Гонцов на этом тракте режут. Ну и пусть режут. Всё, что в этом письме, знают уже двое: я и тот, кто эту дыру мне и заложил.
Ладно. Хватит сантиментов. Работать.
Письмо Геллерту ушло на рассвете девятого дня с деревенским мужиком, который знал болотные тропы и брался идти в обход, — за деньги вперёд и за обещание, что семью его в крепость пустят в любом случае, дойдёт он или нет.
* * *
Дозор с эшкорнского реза прибежал на закате девятого дня — не приехал, прибежал, задыхаясь, бросив коня где-то на полдороге, потому что бегом оказалось быстрее, чем седлать заново после того, что он увидел.
— Пыль, — сказал он, ещё не отдышавшись толком. — Барон. Пыль от свертка с Айронвейла. Большая. Не купцы.
Виталий поднялся на стену сам.
С этой высоты пыль была видна как длинная бурая полоса над кромкой леса, стоявшая в безветренном вечернем воздухе так плотно, что казалась почти твёрдой, — и полоса эта не двигалась, что было хуже, чем если бы двигалась: значит, встали.
Хорн не соврал и тут — ни в сроке, ни в дороге.
Лагерь. Не подходят с ходу — встали на ночь, разбивают лагерь, чтобы ударить со свежими силами утром.
Профессионально. Ненавижу, когда враг работает профессионально.
И где-то там, в этой пыли, едут две телеги под рогожей, про которые не знает даже тот, кто знает всё.
К воротам подъехал одинокий всадник — не из отряда, отдельно, с белой тряпкой на копье и с чёрным сапогом на золотом поле, нашитым на грудь, — и остановился в отдалении настолько, что кричать пришлось в полный голос.
— Барону Крорна! — прокричал всадник. — Барон Молвен Кресвел, именем короны и по указу о выдаче, требует выдать преступника, именующего себя бароном, для суда в Айронвейле! Тем, кто в крепости не повинен, обещана жизнь и неприкосновенность имущества! Срок — до рассвета!
Именем короны.
Тогда, во дворе у Геллерта, этот человек стоял с лицом цвета мокрой извести и молчал, потому что сказать ему было нечего. А теперь у него бумага.
Бумага, оказывается, страшнее меча. Меч надо держать самому, а бумагу за тебя подержат все остальные — и лекарь, который не поедет, и купец, который не привезёт, и мужик, который завтра решит, что с преступником ему не по пути.
Виталий стоял на стене, смотрел на бурую полосу над лесом и молчал так долго, что всадник внизу заёрзал в седле.

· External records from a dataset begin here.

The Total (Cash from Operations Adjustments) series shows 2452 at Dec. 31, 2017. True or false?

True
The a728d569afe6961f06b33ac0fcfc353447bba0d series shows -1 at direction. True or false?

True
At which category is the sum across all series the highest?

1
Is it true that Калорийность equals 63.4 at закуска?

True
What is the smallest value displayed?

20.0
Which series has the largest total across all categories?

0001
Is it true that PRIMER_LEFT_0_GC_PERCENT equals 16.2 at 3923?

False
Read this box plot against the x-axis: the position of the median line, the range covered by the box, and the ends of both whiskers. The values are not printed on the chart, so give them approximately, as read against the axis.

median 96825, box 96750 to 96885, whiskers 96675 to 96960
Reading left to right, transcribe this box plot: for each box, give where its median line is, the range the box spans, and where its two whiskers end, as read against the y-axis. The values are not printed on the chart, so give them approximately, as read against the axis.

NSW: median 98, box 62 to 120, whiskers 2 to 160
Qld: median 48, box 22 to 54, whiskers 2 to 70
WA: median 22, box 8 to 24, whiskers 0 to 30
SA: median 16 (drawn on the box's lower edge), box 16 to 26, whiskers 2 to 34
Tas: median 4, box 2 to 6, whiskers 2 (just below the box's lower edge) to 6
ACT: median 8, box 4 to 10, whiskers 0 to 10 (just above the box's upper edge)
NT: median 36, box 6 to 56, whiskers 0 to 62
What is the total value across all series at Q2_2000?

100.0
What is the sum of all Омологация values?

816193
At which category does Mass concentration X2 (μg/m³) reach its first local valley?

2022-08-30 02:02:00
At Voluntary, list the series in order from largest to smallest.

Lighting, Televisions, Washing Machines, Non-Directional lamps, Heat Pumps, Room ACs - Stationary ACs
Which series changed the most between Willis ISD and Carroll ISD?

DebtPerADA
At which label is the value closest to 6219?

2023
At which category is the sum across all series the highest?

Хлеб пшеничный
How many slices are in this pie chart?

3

— Ответ будет? — крикнул он наконец, менее уверенно.
Ответ будет.
Ответ такой: я устал считать, кому что задолжал. Приезжайте и попробуйте забрать.
Но вслух он ничего не сказал. Просто повернулся и пошёл вниз, а Викель, стоявший рядом, крикнул за него — коротко, без затей:
— Ответ будет утром! У ворот!
Всадник развернул коня и ускакал в сторону бурой полосы, и она приняла его, как принимает вода.
Ночью крепость не спала — вся, целиком, впервые с того дня, как он сюда приехал.
Во дворе горели костры, и у костров сидели те, кто не был в дозоре: точили, чинили ремни, молчали. Радим ходил между ними с последней проверкой мешков — не с зерном теперь, с песком. Новая стряпуха кормила всех подряд, не спрашивая чинов, взваром и тем, что осталось от последнего забоя, и делала это молча, и никто с ней не заговаривал первым.